> **Instructions for the task**:
Scan the entries for lines with "Relatoriu" and say how many there are, with nothing more.

Source material: Begin

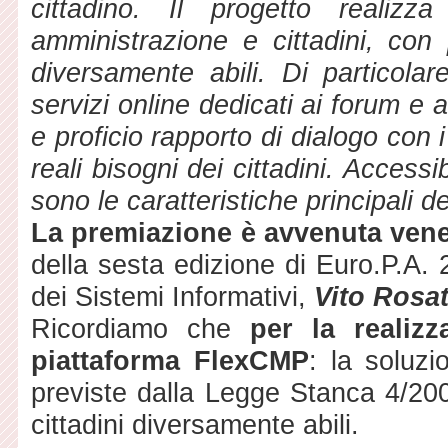
cittadino. Il progetto realiz
amministrazione e cittadini, con 
diversamente abili. Di particola
servizi online dedicati ai forum e
e proficio rapporto di dialogo con 
reali bisogni dei cittadini. Access
sono le caratteristiche principali de
La premiazione è avvenuta vene
della sesta edizione di Euro.P.A. 
dei Sistemi Informativi,
Vito Rosa
Ricordiamo che
per la realizz
piattaforma FlexCMP
: la soluzi
previste dalla Legge Stanca 4/2004
cittadini diversamente abili.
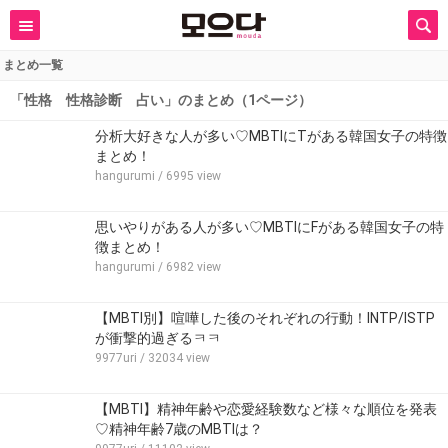
まとめ一覧
「性格 性格診断 占い」のまとめ（1ページ）
分析大好きな人が多い♡MBTIにTがある韓国女子の特徴
まとめ！
hangurumi
/ 6995 view
思いやりがある人が多い♡MBTIにFがある韓国女子の特
徴まとめ！
hangurumi
/ 6982 view
【MBTI別】喧嘩した後のそれぞれの行動！INTP/ISTP
が衝撃的過ぎるㅋㅋ
9977uri
/ 32034 view
【MBTI】精神年齢や恋愛経験数など様々な順位を発表
♡精神年齢7歳のMBTIは？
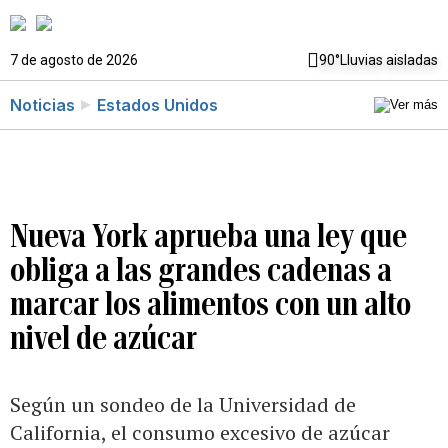
7 de agosto de 2026
90°
Lluvias aisladas
Noticias
Estados Unidos
Nueva York aprueba una ley que
obliga a las grandes cadenas a
marcar los alimentos con un alto
nivel de azúcar
Según un sondeo de la Universidad de
California, el consumo excesivo de azúcar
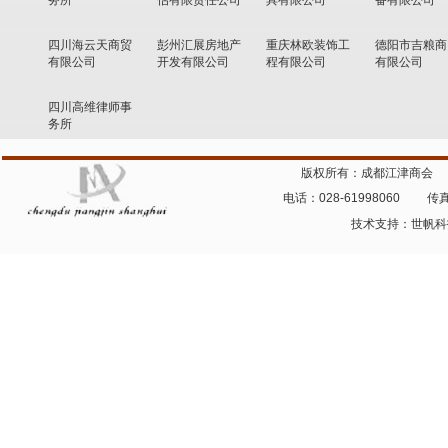
务所
估有限责任公司
具有限公司
备有限公司
四川海云天商贸
彭州汇展房地产
重庆林欧装饰工
德阳市吉粮商
有限公司
开发有限公司
程有限公司
有限公司
四川高维律师事
务所
版权所有：成都江津商会 
电话：028-61998060 传真：
技术支持：
世帆科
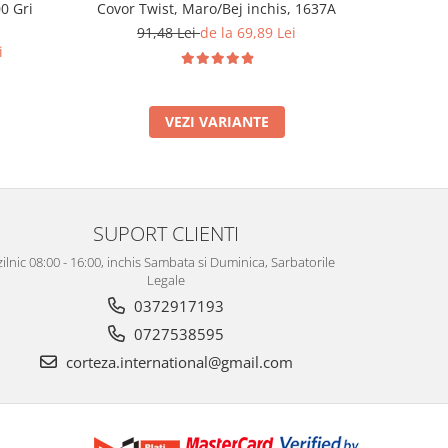
0 Gri
Covor Twist, Maro/Bej inchis, 1637A
Covor clas
80 x 150 
91,48 Lei
de la 69,89 Lei
i
159
VEZI VARIANTE
SUPORT CLIENTI
zilnic 08:00 - 16:00, inchis Sambata si Duminica, Sarbatorile
Legale
0372917193
0727538595
corteza.international@gmail.com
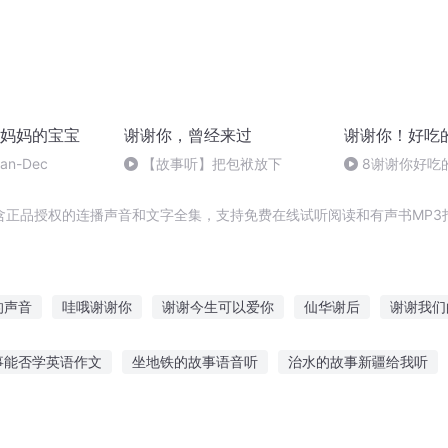
妈妈的宝宝
谢谢你，曾经来过
谢谢你！好吃
n-Dec
【故事听】把包袱放下
8谢谢你好吃
含正品授权的连播声音和文字全集，支持免费在线试听阅读和有声书MP3
的声音
哇哦谢谢你
谢谢今生可以爱你
仙华谢后
谢谢我们
生
谢谢你无名指
谢谢你的归来
谢家皇后
别杀NPC谢谢
事能否学英语作文
坐地铁的故事语音听
治水的故事新疆给我听
不在乎
谢谢我明白爱是什么
故事培养专注力训练
变异恐龙故事在线听
想继续听故事吗英语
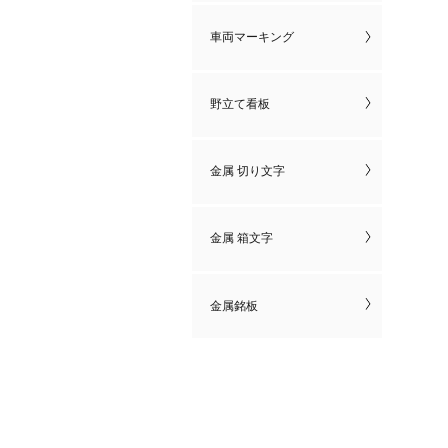
車両マーキング
野立て看板
金属 切り文字
金属 箱文字
金属銘板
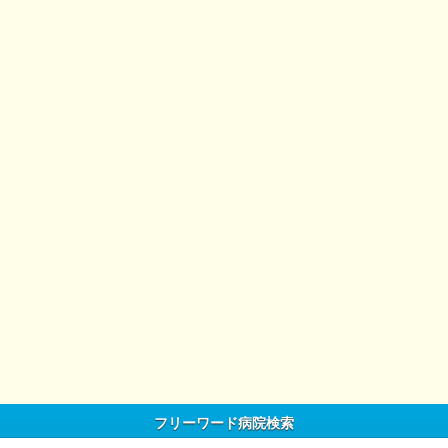
フリーワード病院検索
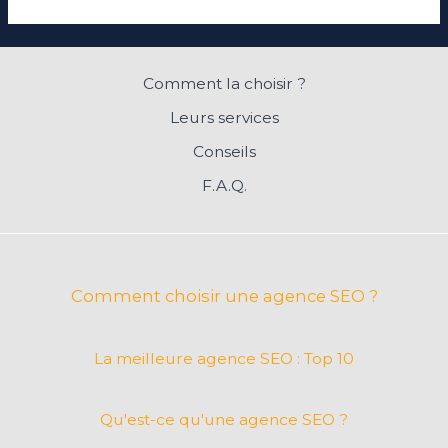
Comment la choisir ?
Leurs services
Conseils
F.A.Q.
Comment choisir une agence SEO ?
La meilleure agence SEO : Top 10
Qu'est-ce qu'une agence SEO ?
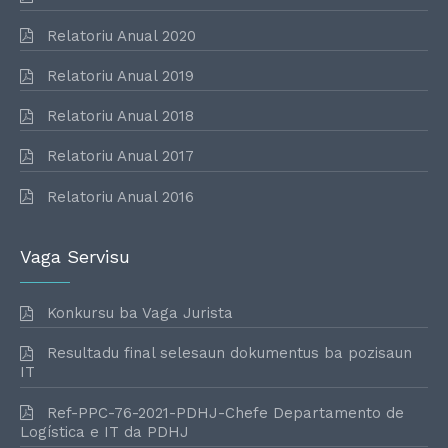
Relatoriu Anual 2020
Relatoriu Anual 2019
Relatoriu Anual 2018
Relatoriu Anual 2017
Relatoriu Anual 2016
Vaga Servisu
Konkursu ba Vaga Jurista
Resultadu final selesaun dokumentus ba pozisaun
IT
Ref-PPC-76-2021-PDHJ-Chefe Departamento de
Logística e IT da PDHJ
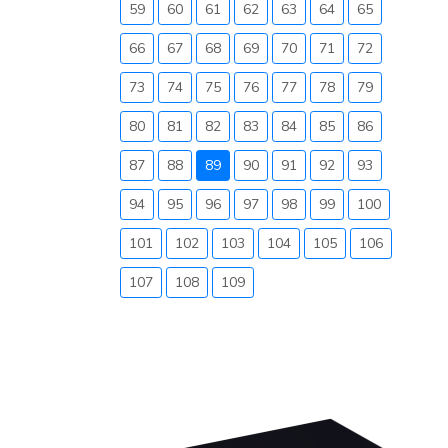
59
60
61
62
63
64
65
66
67
68
69
70
71
72
73
74
75
76
77
78
79
80
81
82
83
84
85
86
87
88
89
90
91
92
93
94
95
96
97
98
99
100
101
102
103
104
105
106
107
108
109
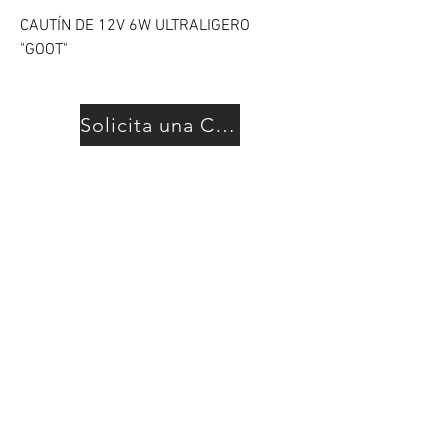
CAUTÍN DE 12V 6W ULTRALIGERO
"GOOT"
Solicita una Cotización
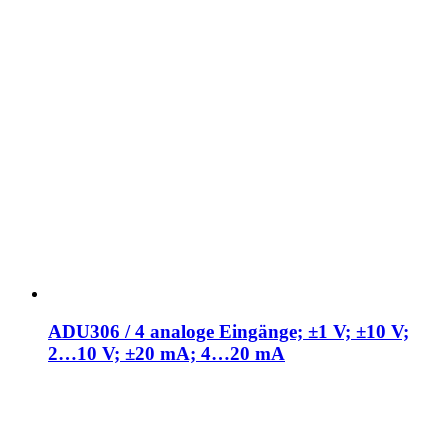
ADU306 / 4 analoge Eingänge; ±1 V; ±10 V;
2…10 V; ±20 mA; 4…20 mA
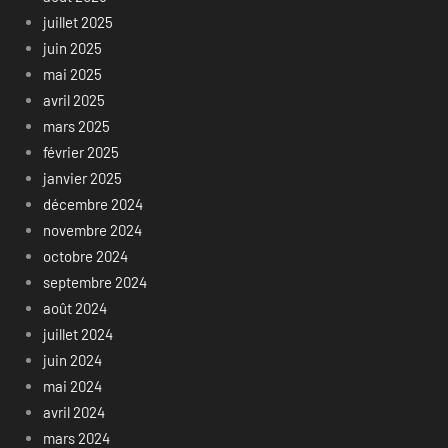
juillet 2025
juin 2025
mai 2025
avril 2025
mars 2025
février 2025
janvier 2025
décembre 2024
novembre 2024
octobre 2024
septembre 2024
août 2024
juillet 2024
juin 2024
mai 2024
avril 2024
mars 2024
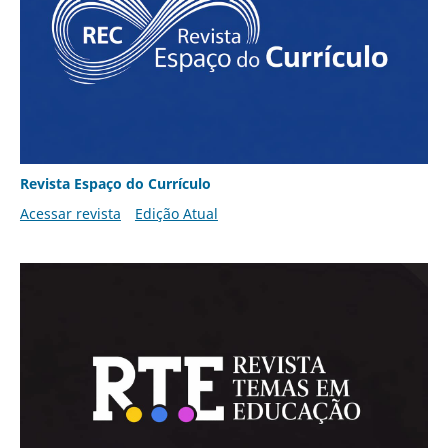
Revista Espaço do Currículo
Acessar revista
Edição Atual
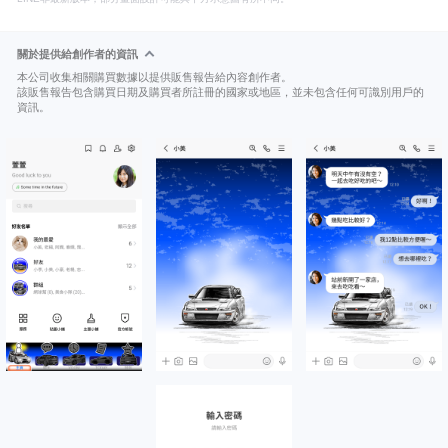
關於提供給創作者的資訊
本公司收集相關購買數據以提供販售報告給內容創作者。
該販售報告包含購買日期及購買者所註冊的國家或地區，並未包含任何可識別用戶的
資訊。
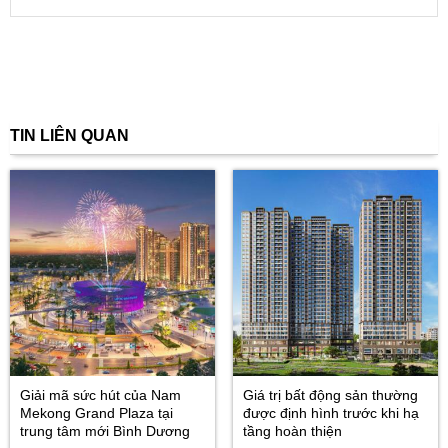
TIN LIÊN QUAN
Giải mã sức hút của Nam
Giá trị bất động sản thường
Mekong Grand Plaza tại
được định hình trước khi hạ
trung tâm mới Bình Dương
tầng hoàn thiện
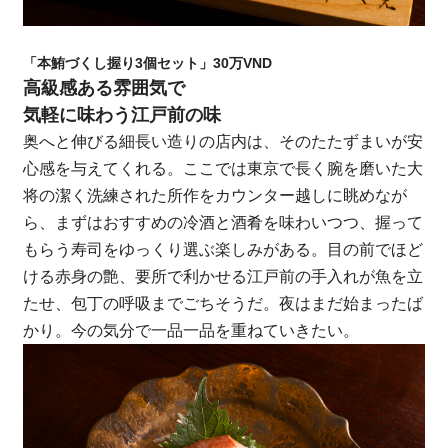
「本鮪づくし握り3個セット」30万VND
高級感ある雰囲気で
気軽に味わう江戸前の味
奥へと伸びる細長い造りの店内は、そのたたずまいが安
心感を与えてくれる。ここでは東京で長く腕を磨いた大
将の潔く洗練された所作をカウンター越しに眺めなが
ら、まずはおすすめの冷酒と酒肴を味わいつつ、握って
もらう寿司をゆっくり選ぶ楽しみがある。目の前でほど
ける赤身の艶、要所で利かせる江戸前の手入れが魚を立
たせ、包丁の呼吸までごちそうだ。夜はまだ始まったば
かり。今の気分で一品一品を重ねていきたい。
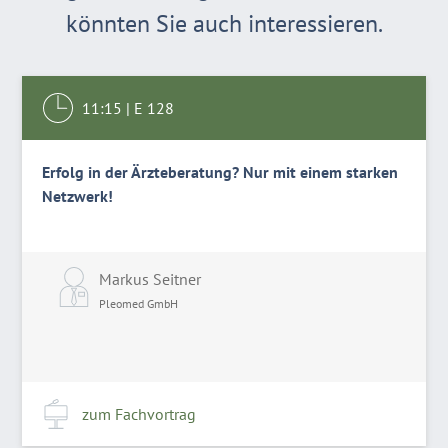
könnten Sie auch interessieren.
11:15
|
E 128
Erfolg in der Ärzteberatung? Nur mit einem starken
Netzwerk!
Markus Seitner
Pleomed GmbH
zum Fachvortrag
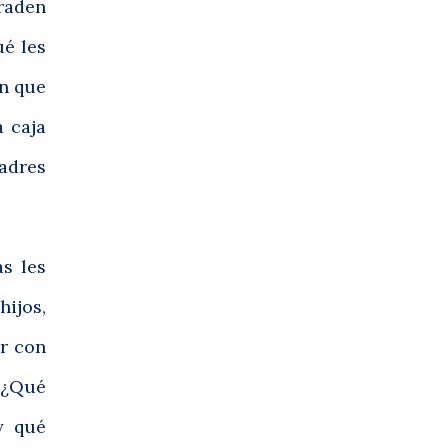
raden
ué les
en que
a caja
padres
s les
hijos,
ar con
 ¿Qué
y qué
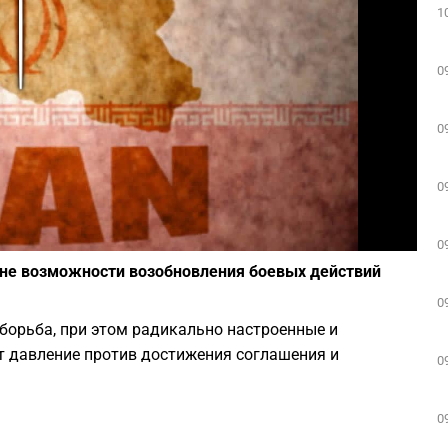
1
Play
0
0
0
Фото: Deposit Photos
0
оне возможности возобновления боевых действий
0
борьба, при этом радикально настроенные и
т давление против достижения соглашения и
0
0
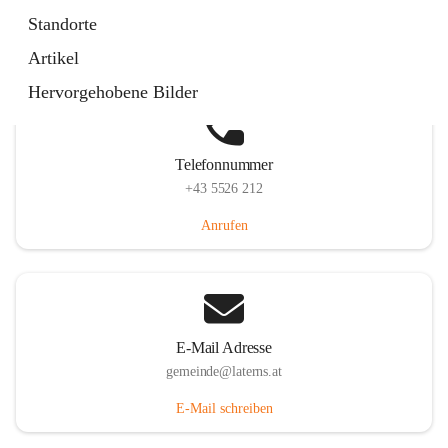
Laternserstraße 6, 6830 Laterns, AUT
Standorte
Auf Karte ansehen
Artikel
Hervorgehobene Bilder
Telefonnummer
+43 5526 212
Anrufen
E-Mail Adresse
gemeinde@laterns.at
E-Mail schreiben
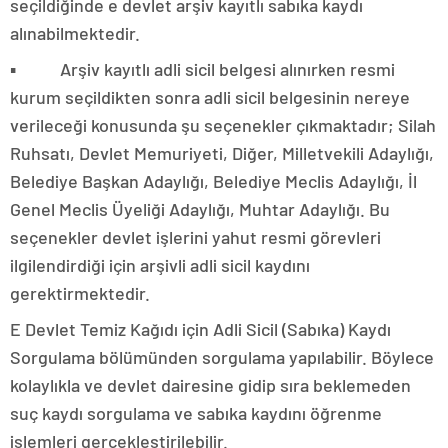
seçildiğinde e devlet arşiv kayıtlı sabıka kaydı
alınabilmektedir.
▪ Arşiv kayıtlı adli sicil belgesi alınırken resmi
kurum seçildikten sonra adli sicil belgesinin nereye
verileceği konusunda şu seçenekler çıkmaktadır; Silah
Ruhsatı, Devlet Memuriyeti, Diğer, Milletvekili Adaylığı,
Belediye Başkan Adaylığı, Belediye Meclis Adaylığı, İl
Genel Meclis Üyeliği Adaylığı, Muhtar Adaylığı. Bu
seçenekler devlet işlerini yahut resmi görevleri
ilgilendirdiği için arşivli adli sicil kaydını
gerektirmektedir.
E Devlet Temiz Kağıdı için Adli Sicil (Sabıka) Kaydı
Sorgulama bölümünden sorgulama yapılabilir. Böylece
kolaylıkla ve devlet dairesine gidip sıra beklemeden
suç kaydı sorgulama ve sabıka kaydını öğrenme
işlemleri gerçekleştirilebilir.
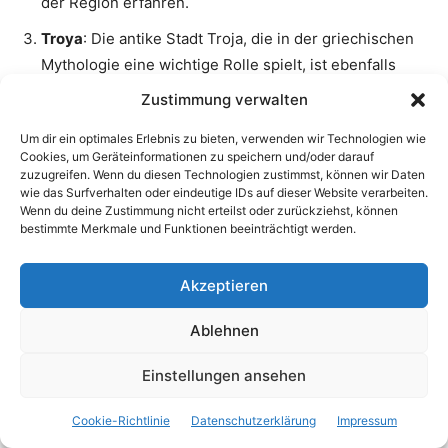
der Region erfahren.
Troya
: Die antike Stadt Troja, die in der griechischen
Mythologie eine wichtige Rolle spielt, ist ebenfalls
nicht weit von Altinoluk entfernt. Besuche die
Zustimmung verwalten
Ausgrabungsstätte und das Troja-Museum, um mehr
Um dir ein optimales Erlebnis zu bieten, verwenden wir Technologien wie
über diese faszinierende Geschichte zu erfahren.
Cookies, um Geräteinformationen zu speichern und/oder darauf
zuzugreifen. Wenn du diesen Technologien zustimmst, können wir Daten
Ayvalık
: Diese charmante Küstenstadt liegt in der
wie das Surfverhalten oder eindeutige IDs auf dieser Website verarbeiten.
Nähe von Altinoluk und ist bekannt für ihre
Wenn du deine Zustimmung nicht erteilst oder zurückziehst, können
traditionelle Architektur und ihre engen Gassen.
bestimmte Merkmale und Funktionen beeinträchtigt werden.
Schlendere durch die Stadt, besuche die Kirchen und
probiere die örtlichen Meeresfrüchtegerichte.
Akzeptieren
Kazdaglari Nationalpark
: Dieser Nationalpark
Ablehnen
erstreckt sich über die Ida-Berge (Kaz Dağı) und
bietet zahlreiche Wanderwege und atemberaubende
Einstellungen ansehen
Ausblicke. Erkunde die unberührte Natur und die
reiche Tierwelt.
Cookie-Richtlinie
Datenschutzerklärung
Impressum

Source material: End

> **Answer space**:
5